BC diz que projeto foi anunciado publicamente

O chefe-adjunto do Departamento de Tecnologia da Informação do Banco Central, Aristides Andrade Cavalcante Neto, disse que, em junho de 2017, a instituição abriu a possibilidade para que qualquer provedor de serviço de nuvem participasse do projeto.

Ele afirmou que esse chamado foi feito publicamente pelo chefe do departamento, Marcelo Yared, durante o Congresso Ciab Febraban, em São Paulo.

Neto disse também que o laboratório de inovação é coordenado pela Federação Nacional de Associações dos Servidores do Banco Central (Fenasbac), com suporte do Banco Central.

"Nosso CIO [executivo de tecnologia] anunciou em 2017 essa iniciativa e fez um convite para que qualquer player que quisesse participar nos procurasse", disse o chefe-adjunto do departamento.

De acordo com ele, apenas Microsoft, IBM e Amazon Web Services formalizaram a proposta. "Nós não escolhemos. Eles nos escolheram, se prontificaram, nos procuraram", disse.

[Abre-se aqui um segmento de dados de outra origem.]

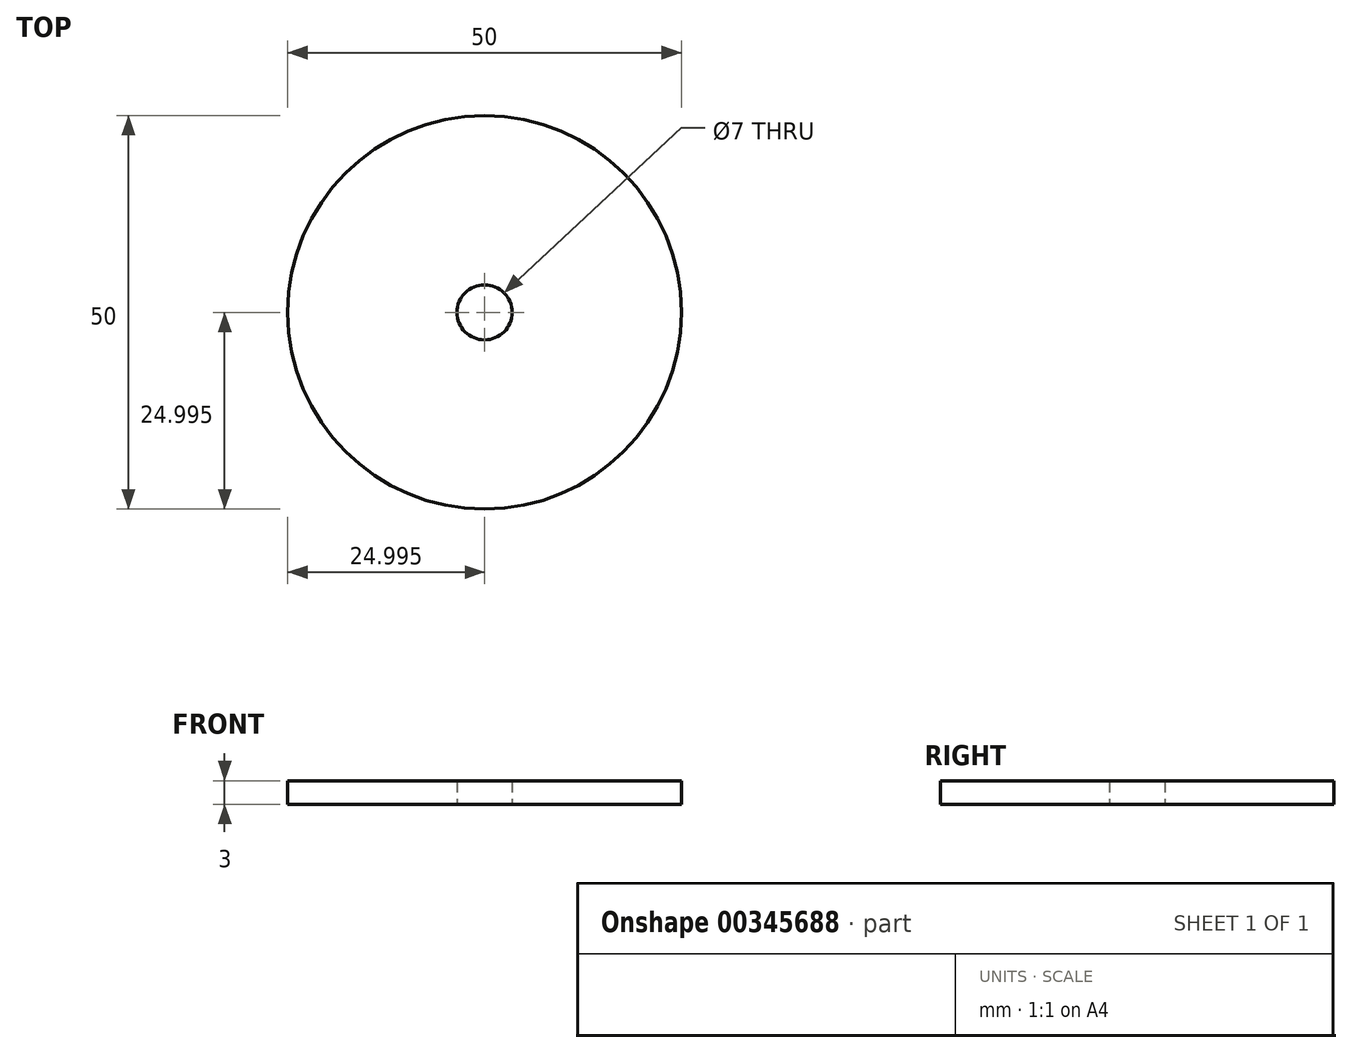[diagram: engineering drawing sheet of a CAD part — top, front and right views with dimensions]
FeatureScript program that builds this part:
annotation { "Feature Type Name" : "Feature", "Feature Type Description" : "" }
export const myFeature = defineFeature(function(context is Context, id is Id, definition is map)
    precondition{}
    {
        {
            var Q0;
            Q0=qCreatedBy(makeId("Top.planeOp"),FACE);
            var sketch = newSketch(context, id + "F0", { "sketchPlane" : qUnion([Q0])});
            skCircle(sketch, "E0", {"center": v(-38.31, 8.14) * mm, "radius": 25 * mm});
            skCircle(sketch, "E1", {"center": v(-38.31, 8.14) * mm, "radius": 3.5 * mm});
            skSolve(sketch);
        }
        {
            var Q0;
            Q0=qSketchRegion(id+"F0",true);
            extrude(context, id + "F1", {"entities" : qUnion([Q0]), "depth" : 3 * mm});
        }
    });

Neto afirmou que, após o lançamento do Lift, na quarta-feira, duas empresas procuraram o Banco Central. Ele não disse se são companhias nacionais ou estrangeiras, mas afirmou que o laboratório está aberto a novos parceiros. "Estamos abertos. Se a empresa quiser aderir, pode aderir. Não é um clube fechado", disse.

Questionado sobre um prazo para adesão e se novos parceiros seriam aceitos no atual ciclo do laboratório, o Banco Central disse que, por uma questão prática, os desenvolvedores precisam estar habilitados até 16 de julho.

Inscrições de projetos vão até 24 de junho

As inscrições no primeiro ciclo do laboratório estão abertas e podem ser realizadas até 24 de junho. Os projetos selecionados terão prazo de até 90 dias para serem desenvolvidos com ajuda das empresas parceiras.

As propostas podem ser apresentadas por cidadãos, entidades de classe e por empresas. Um dos critérios do Banco Central é que o projeto tenha relação com um dos quatro pilares da Agenda BC Mais: crédito mais barato, sistema financeiro mais eficiente, legislação mais moderna e cidadania financeira.